[DATA FOR THIS EXERCISE Boundary: Start]
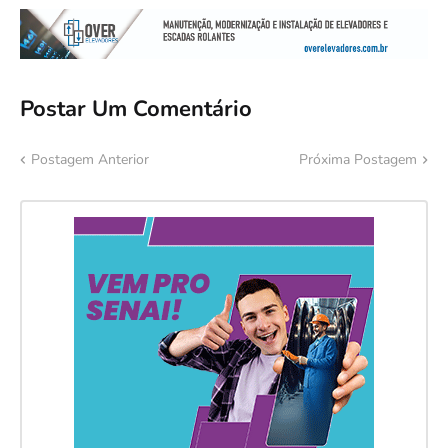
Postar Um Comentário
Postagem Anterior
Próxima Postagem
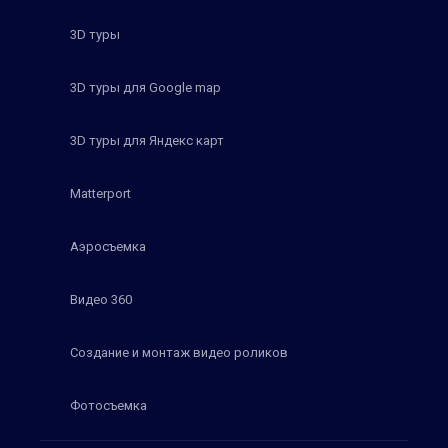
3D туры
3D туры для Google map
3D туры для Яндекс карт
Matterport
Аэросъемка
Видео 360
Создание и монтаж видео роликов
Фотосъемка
[DATA FOR THIS EXERCISE Boundary: End]
[DATA FOR THIS EXERCISE Boundary: Start]
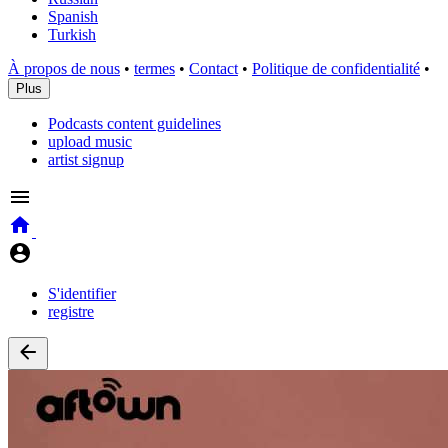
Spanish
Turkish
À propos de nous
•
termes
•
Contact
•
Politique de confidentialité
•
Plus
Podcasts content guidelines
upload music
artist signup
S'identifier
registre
[DATA FOR THIS EXERCISE Boundary: End]
[DATA FOR THIS EXERCISE Boundary: Start]
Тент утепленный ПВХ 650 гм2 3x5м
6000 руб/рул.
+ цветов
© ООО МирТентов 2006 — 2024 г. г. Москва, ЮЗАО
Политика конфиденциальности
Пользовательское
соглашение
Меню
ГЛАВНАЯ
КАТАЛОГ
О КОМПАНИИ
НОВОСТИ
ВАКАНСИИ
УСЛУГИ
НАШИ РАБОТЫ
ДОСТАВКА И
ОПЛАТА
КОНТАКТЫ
[DATA FOR THIS EXERCISE Boundary: End]
▶ **WORK TO BE COMPLETED**
All lines of the material that contain the word "Postagem" should be listed.

▶ **WORKED SOLUTION**
Postagem Anterior
Próxima Postagem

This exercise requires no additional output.